> WORK REQUEST
Your answer must be an exact copy of every record below.

[Items from a data source]
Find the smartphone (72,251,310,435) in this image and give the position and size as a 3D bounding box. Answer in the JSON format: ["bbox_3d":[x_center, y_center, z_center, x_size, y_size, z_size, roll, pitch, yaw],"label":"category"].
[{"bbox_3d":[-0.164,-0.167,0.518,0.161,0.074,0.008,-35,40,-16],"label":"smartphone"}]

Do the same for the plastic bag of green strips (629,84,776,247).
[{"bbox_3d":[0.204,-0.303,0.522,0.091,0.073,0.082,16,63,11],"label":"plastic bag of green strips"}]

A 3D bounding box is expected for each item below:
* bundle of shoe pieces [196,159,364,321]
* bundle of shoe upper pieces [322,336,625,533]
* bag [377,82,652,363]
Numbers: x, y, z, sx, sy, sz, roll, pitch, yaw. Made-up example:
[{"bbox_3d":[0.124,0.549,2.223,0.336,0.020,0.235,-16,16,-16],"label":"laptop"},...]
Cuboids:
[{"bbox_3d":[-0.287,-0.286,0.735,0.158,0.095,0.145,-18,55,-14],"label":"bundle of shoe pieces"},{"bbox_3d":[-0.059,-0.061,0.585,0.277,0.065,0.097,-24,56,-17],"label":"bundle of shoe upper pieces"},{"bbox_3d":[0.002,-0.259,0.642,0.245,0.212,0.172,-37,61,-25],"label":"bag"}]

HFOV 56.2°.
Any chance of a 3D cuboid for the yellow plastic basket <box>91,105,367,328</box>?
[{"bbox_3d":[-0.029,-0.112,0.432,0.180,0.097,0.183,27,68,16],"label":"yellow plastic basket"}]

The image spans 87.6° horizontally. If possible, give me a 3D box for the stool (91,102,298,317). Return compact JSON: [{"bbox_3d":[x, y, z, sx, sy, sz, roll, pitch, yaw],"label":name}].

> EXERCISE RESPONSE
Find the smartphone (72,251,310,435) in this image and give the position and size as a 3D bounding box. Answer in the JSON format: ["bbox_3d":[x_center, y_center, z_center, x_size, y_size, z_size, roll, pitch, yaw],"label":"category"].
[{"bbox_3d":[-0.164,-0.167,0.518,0.161,0.074,0.008,-35,40,-16],"label":"smartphone"}]

Do the same for the plastic bag of green strips (629,84,776,247).
[{"bbox_3d":[0.204,-0.303,0.522,0.091,0.073,0.082,16,63,11],"label":"plastic bag of green strips"}]

A 3D bounding box is expected for each item below:
* bundle of shoe pieces [196,159,364,321]
* bundle of shoe upper pieces [322,336,625,533]
* bag [377,82,652,363]
Numbers: x, y, z, sx, sy, sz, roll, pitch, yaw. Made-up example:
[{"bbox_3d":[0.124,0.549,2.223,0.336,0.020,0.235,-16,16,-16],"label":"laptop"},...]
Cuboids:
[{"bbox_3d":[-0.287,-0.286,0.735,0.158,0.095,0.145,-18,55,-14],"label":"bundle of shoe pieces"},{"bbox_3d":[-0.059,-0.061,0.585,0.277,0.065,0.097,-24,56,-17],"label":"bundle of shoe upper pieces"},{"bbox_3d":[0.002,-0.259,0.642,0.245,0.212,0.172,-37,61,-25],"label":"bag"}]

HFOV 56.2°.
Any chance of a 3D cuboid for the yellow plastic basket <box>91,105,367,328</box>?
[{"bbox_3d":[-0.029,-0.112,0.432,0.180,0.097,0.183,27,68,16],"label":"yellow plastic basket"}]

The image spans 87.6° horizontally. If possible, give me a 3D box for the stool (91,102,298,317). Return compact JSON: [{"bbox_3d":[x, y, z, sx, sy, sz, roll, pitch, yaw],"label":name}].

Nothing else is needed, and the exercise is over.